# [PAGE EXTRACT]
# NW45 in foundation but a NW50 in concealer



## s0o_r0qish (Jul 19, 2007)

is this likely?


----------



## erica_1020 (Jul 19, 2007)

*Re: NW45 in foundation but a NW50 in concieler*

Not sure maybe it was the type of concealer they used on you.  BTW I went to get some under eye concealer the other day and they matched me with NW40.  #1 I have always been matched with NC45 everything and #2 NW????  well it looked ok today , I hope.  But wondering about the NW instead of NC


----------



## milamonster (Jul 19, 2007)

*Re: NW45 in foundation but a NW50 in concieler*

i thought that your concealer was supposed to be a shade (or howerever ) much lighter than your skin. So , I've always made my concealer a step lighter than my foundation would be , althoguh the things I try to 'conceal' are in fact darker


----------



## KeshieShimmer (Jul 20, 2007)

# [GIVEN TASK 1]
In the concealer thread, which shade was erica_1020 matched with when buying under eye concealer?
# [GIVEN TASK 2]
Update the stretch of the concealer thread from "Not sure maybe" through "milamonster (Jul 19, 2007)", putting "corrector" wherever "concealer" appears.
The data that comes next is separate material and has no connection to the concealer thread.

# [DATASET RECORDS]

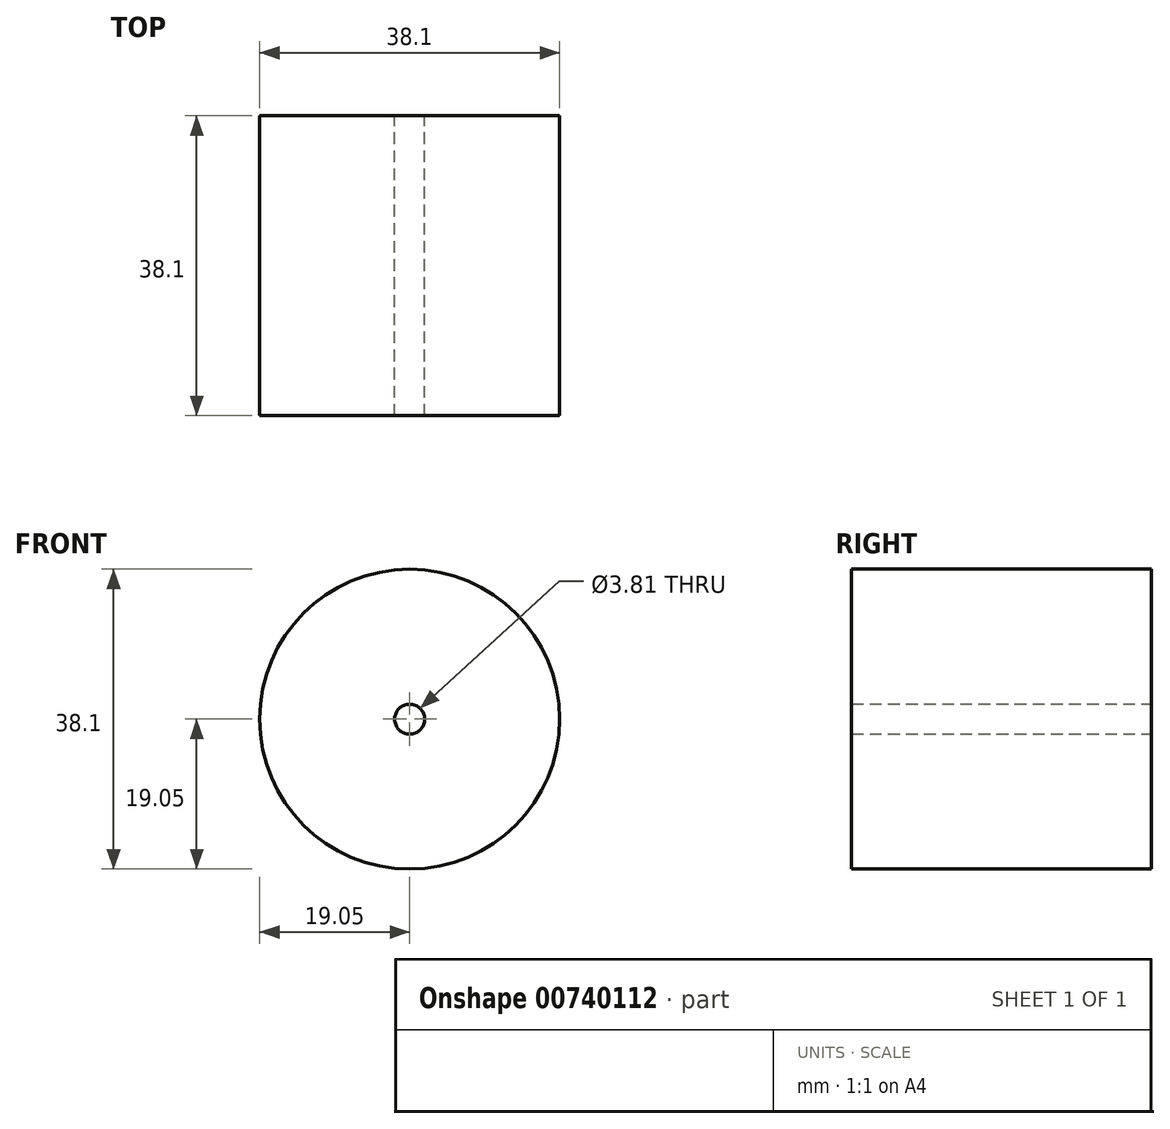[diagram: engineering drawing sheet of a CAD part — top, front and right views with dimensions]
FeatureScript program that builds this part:
annotation { "Feature Type Name" : "Feature", "Feature Type Description" : "" }
export const myFeature = defineFeature(function(context is Context, id is Id, definition is map)
    precondition{}
    {
        {
            var Q0;
            Q0=qCreatedBy(makeId("Front.planeOp"),FACE);
            var sketch = newSketch(context, id + "F0", { "sketchPlane" : qUnion([Q0])});
            skCircle(sketch, "E0", {"center": v(0, 0) * mm, "radius": 19.05 * mm});
            skCircle(sketch, "E1", {"center": v(0, 0) * mm, "radius": 16.51 * mm});
            skCircle(sketch, "E2", {"center": v(0, 0) * mm, "radius": 1.9 * mm});
            skSolve(sketch);
        }
        {
            var Q0;
            Q0=makeQuery(id+"F0.imprint","IMPRINT",FACE,{"disambiguationData":[TD([[makeQuery(id+"F0.imprint","IMPRINT",EDGE,{"derivedFrom":sQuery(id+"F0.wireOp",EDGE,"E1")}),1.0]])]});
            var Q1;
            Q1=makeQuery(id+"F0.imprint","IMPRINT",FACE,{"disambiguationData":[TD([[makeQuery(id+"F0.imprint","IMPRINT",EDGE,{"derivedFrom":sQuery(id+"F0.wireOp",EDGE,"E0")}),1.0]])]});
            extrude(context, id + "F1", {"entities" : qUnion([Q0, Q1]), "depth" : 38.1 * mm, "offsetDistance" : 25.4 * mm});
        }
    });
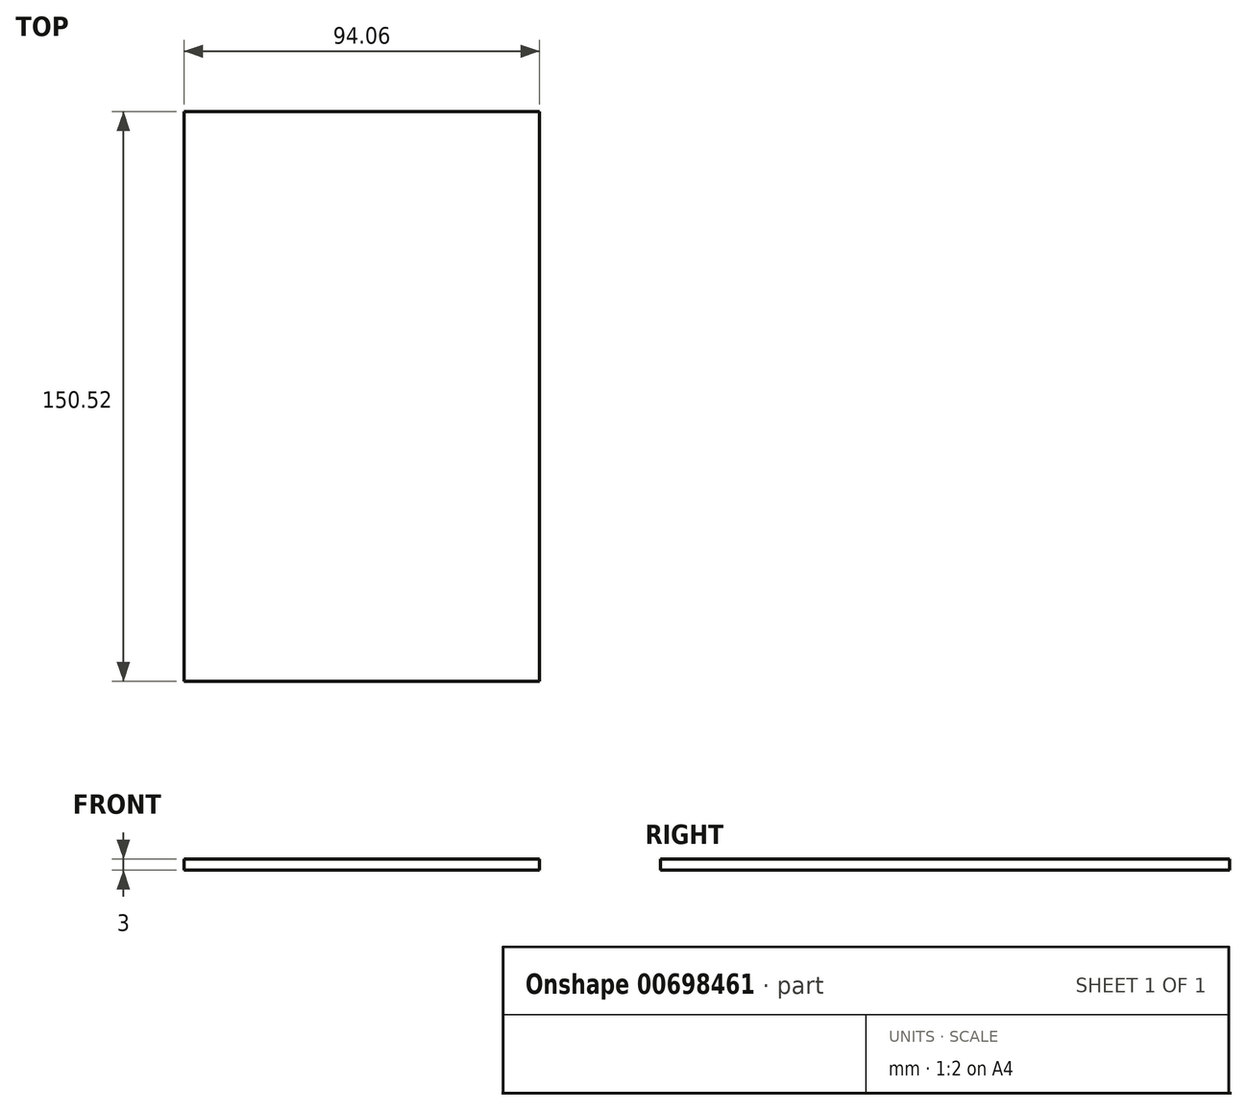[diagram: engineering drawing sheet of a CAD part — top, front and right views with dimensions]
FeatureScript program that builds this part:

# [FULL SOLUTION 1]
NW40

# [FULL SOLUTION 2]
Not sure maybe it was the type of corrector they used on you.  BTW I went to get some under eye corrector the other day and they matched me with NW40.  #1 I have always been matched with NC45 everything and #2 NW????  well it looked ok today , I hope.  But wondering about the NW instead of NC


----------



## milamonster (Jul 19, 2007)